- [Task to carry out]
Every line in the records below between the one holding "70 89 89.38" and the one holding "101 139 46.94", inclusive, is to be set down exactly; all other lines are to be left out.

- [Provided entries]
▼

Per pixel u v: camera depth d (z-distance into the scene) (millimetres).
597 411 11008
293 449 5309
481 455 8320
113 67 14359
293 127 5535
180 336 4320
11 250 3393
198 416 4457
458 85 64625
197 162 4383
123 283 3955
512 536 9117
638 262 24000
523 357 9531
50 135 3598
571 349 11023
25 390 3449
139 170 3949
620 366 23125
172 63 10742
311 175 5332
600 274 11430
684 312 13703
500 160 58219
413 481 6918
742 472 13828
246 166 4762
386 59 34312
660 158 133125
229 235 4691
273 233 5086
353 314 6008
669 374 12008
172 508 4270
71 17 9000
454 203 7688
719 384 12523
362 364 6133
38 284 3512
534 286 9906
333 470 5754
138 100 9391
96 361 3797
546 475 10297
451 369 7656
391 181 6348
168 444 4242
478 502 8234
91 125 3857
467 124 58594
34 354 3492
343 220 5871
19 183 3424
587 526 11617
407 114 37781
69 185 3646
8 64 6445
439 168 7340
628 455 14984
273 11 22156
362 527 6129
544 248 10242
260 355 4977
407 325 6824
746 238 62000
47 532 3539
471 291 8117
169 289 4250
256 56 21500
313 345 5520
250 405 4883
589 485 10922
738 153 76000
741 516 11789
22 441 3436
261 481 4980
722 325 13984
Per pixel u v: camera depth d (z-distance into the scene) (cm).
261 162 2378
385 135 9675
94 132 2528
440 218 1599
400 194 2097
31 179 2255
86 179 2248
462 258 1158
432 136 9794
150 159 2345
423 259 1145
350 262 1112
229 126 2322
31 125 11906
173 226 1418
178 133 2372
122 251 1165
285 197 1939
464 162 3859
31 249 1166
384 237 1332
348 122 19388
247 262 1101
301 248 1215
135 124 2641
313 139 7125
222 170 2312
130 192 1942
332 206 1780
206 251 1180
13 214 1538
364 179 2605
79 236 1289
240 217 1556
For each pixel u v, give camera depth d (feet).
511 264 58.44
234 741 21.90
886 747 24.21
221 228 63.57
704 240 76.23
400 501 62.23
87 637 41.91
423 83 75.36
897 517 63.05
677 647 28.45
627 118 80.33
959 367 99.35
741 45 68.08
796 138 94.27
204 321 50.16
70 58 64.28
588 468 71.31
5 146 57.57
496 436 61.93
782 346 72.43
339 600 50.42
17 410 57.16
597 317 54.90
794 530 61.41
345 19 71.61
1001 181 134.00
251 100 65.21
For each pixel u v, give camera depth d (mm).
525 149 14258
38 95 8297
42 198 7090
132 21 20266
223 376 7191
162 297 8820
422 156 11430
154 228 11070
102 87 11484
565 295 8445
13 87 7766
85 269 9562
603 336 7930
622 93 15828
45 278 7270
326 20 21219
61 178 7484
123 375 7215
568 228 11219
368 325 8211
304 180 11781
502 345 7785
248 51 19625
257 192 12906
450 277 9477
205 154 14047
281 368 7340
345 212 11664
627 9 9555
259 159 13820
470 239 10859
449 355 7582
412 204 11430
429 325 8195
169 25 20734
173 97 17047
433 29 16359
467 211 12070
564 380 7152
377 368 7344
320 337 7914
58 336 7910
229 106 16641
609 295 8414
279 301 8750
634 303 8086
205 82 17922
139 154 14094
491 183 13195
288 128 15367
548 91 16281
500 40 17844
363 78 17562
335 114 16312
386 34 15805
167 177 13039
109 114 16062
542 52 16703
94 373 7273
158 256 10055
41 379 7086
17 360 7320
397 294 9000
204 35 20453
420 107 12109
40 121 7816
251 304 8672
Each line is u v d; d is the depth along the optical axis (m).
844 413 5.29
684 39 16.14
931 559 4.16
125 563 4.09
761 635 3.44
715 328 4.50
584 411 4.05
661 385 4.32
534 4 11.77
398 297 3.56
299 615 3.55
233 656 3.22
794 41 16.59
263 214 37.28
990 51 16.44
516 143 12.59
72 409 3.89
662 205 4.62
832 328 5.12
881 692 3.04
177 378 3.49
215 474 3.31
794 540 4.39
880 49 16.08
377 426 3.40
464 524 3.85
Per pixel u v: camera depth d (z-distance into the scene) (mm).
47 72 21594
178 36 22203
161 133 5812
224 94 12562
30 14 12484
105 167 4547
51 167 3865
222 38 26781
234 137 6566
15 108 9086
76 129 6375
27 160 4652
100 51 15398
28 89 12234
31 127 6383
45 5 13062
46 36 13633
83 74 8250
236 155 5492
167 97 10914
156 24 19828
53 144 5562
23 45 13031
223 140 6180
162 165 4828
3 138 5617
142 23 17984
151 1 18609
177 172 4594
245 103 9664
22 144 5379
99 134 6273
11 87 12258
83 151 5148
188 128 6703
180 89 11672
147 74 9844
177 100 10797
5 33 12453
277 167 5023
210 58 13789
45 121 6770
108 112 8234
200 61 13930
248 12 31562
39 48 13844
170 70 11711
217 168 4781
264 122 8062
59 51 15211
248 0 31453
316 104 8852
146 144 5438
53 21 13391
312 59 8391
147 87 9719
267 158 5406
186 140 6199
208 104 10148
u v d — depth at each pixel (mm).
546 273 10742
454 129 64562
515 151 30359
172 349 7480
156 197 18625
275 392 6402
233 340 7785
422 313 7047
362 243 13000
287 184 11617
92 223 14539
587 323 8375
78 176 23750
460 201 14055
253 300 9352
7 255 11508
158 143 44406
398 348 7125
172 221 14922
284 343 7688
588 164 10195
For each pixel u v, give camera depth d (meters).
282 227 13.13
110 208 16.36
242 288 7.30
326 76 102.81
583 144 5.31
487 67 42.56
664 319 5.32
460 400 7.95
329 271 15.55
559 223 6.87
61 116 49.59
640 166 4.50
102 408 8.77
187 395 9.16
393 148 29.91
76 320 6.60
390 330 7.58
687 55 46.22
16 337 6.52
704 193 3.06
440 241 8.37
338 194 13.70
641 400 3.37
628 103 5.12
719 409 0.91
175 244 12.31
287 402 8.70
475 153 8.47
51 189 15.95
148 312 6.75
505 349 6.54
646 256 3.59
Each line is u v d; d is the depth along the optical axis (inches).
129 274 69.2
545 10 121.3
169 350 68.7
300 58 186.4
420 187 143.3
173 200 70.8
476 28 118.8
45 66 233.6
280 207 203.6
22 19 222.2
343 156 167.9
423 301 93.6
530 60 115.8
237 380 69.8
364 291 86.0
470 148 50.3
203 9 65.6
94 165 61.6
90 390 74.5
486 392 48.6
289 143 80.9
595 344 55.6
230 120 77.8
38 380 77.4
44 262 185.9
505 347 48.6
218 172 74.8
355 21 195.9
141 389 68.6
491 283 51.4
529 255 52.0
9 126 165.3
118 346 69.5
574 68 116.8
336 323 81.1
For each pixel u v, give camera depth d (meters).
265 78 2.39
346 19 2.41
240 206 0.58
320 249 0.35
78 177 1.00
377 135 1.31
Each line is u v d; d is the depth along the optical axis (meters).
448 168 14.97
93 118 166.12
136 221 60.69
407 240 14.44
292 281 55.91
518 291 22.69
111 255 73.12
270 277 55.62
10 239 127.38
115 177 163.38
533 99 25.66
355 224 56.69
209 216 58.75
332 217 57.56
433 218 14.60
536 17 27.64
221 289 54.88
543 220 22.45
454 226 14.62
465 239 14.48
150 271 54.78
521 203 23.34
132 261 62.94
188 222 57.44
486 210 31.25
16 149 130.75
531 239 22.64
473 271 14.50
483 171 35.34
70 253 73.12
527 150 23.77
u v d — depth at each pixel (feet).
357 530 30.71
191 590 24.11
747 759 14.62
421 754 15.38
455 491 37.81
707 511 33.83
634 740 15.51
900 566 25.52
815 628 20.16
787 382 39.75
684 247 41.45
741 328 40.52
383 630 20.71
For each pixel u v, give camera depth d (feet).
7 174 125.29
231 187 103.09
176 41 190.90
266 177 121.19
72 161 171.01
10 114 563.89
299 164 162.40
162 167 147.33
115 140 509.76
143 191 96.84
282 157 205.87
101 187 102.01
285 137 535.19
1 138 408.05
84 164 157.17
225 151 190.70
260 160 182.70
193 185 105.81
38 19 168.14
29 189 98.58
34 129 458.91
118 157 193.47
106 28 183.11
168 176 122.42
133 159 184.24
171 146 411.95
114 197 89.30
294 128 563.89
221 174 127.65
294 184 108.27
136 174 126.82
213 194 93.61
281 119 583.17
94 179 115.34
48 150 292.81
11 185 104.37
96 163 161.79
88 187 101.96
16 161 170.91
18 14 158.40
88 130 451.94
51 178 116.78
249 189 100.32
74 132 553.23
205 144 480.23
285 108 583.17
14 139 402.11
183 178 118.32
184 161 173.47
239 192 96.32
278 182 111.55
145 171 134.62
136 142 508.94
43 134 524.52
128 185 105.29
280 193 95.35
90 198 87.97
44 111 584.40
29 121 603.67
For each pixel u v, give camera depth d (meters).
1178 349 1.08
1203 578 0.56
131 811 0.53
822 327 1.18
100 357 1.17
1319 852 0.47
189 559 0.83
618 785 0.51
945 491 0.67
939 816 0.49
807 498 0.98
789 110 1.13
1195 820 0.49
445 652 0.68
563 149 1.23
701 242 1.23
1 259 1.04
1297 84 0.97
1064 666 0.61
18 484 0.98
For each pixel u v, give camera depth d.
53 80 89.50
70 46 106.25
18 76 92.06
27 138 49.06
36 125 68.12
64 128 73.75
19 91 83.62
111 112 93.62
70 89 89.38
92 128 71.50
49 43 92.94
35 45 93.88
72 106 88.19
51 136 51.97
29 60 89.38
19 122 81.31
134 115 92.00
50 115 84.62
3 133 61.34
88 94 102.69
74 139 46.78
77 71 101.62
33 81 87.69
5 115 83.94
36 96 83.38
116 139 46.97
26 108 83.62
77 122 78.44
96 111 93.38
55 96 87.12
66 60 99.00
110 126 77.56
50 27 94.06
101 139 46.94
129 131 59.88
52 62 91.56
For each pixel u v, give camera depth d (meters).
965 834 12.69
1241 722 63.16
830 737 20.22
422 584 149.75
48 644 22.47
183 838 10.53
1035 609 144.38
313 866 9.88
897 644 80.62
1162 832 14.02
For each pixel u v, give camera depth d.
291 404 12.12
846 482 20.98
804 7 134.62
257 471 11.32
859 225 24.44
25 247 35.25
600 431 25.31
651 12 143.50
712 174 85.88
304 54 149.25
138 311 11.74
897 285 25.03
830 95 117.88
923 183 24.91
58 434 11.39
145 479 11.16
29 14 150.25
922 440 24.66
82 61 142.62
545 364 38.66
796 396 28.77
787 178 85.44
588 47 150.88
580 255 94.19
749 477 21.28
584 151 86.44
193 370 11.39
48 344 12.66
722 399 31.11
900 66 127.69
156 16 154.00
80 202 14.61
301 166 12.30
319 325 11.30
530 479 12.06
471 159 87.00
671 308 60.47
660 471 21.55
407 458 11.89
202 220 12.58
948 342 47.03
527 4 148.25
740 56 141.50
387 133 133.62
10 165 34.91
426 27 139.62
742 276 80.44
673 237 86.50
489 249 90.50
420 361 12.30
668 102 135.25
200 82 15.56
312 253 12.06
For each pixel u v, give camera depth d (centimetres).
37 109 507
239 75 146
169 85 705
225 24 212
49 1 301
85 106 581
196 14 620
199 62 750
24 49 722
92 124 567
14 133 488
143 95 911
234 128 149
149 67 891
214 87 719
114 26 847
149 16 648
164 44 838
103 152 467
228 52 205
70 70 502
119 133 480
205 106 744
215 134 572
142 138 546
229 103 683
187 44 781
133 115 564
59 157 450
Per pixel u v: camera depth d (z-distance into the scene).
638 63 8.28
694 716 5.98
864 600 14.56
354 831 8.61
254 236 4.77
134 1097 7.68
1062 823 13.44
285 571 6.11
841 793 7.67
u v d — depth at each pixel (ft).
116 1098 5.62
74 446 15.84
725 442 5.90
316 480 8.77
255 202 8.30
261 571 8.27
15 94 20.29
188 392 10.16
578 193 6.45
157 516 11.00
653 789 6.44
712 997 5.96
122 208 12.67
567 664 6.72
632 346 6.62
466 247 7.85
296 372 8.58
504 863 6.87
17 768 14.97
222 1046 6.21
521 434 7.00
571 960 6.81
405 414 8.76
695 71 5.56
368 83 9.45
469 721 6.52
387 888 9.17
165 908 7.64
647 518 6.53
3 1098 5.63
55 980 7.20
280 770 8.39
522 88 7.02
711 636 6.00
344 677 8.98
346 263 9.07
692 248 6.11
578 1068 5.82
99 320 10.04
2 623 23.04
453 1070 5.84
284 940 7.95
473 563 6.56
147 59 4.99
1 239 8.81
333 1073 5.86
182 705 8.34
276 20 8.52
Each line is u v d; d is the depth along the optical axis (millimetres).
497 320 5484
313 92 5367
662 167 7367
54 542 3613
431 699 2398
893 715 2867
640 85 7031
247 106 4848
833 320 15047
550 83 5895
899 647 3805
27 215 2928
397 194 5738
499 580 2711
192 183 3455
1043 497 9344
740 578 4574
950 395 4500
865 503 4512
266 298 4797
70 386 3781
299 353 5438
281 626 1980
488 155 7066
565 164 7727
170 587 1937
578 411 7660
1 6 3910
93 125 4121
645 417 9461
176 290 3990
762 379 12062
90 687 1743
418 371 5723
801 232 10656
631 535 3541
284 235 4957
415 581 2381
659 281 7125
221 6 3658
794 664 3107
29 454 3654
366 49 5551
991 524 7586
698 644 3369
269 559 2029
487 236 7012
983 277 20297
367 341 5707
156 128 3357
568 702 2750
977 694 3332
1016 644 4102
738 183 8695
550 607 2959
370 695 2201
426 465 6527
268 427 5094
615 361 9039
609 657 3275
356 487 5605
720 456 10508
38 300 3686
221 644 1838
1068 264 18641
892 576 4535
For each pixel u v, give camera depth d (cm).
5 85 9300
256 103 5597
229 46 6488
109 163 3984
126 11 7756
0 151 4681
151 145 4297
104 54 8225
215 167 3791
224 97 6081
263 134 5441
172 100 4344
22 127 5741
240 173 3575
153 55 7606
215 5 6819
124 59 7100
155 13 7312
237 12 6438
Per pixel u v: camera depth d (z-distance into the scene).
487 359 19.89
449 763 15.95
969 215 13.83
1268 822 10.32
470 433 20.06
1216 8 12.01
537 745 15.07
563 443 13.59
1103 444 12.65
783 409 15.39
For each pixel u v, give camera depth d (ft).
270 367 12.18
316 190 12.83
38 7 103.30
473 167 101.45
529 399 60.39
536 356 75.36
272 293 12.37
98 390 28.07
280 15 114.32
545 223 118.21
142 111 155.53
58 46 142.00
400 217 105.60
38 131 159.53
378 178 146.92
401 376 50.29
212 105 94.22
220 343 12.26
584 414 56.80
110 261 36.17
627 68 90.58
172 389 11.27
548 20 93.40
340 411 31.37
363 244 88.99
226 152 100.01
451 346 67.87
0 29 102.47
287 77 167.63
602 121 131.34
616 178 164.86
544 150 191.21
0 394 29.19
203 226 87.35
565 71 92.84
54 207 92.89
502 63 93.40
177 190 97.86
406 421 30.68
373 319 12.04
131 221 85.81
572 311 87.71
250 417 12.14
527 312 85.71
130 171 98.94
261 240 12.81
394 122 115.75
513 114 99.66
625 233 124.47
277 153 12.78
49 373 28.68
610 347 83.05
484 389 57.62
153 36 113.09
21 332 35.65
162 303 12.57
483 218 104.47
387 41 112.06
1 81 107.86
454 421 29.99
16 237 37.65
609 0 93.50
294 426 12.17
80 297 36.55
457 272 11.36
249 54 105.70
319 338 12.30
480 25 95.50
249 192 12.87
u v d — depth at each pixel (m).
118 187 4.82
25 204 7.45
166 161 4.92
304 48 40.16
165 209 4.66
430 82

▲

- [Response area]
70 89 89.38
92 128 71.50
49 43 92.94
35 45 93.88
72 106 88.19
51 136 51.97
29 60 89.38
19 122 81.31
134 115 92.00
50 115 84.62
3 133 61.34
88 94 102.69
74 139 46.78
77 71 101.62
33 81 87.69
5 115 83.94
36 96 83.38
116 139 46.97
26 108 83.62
77 122 78.44
96 111 93.38
55 96 87.12
66 60 99.00
110 126 77.56
50 27 94.06
101 139 46.94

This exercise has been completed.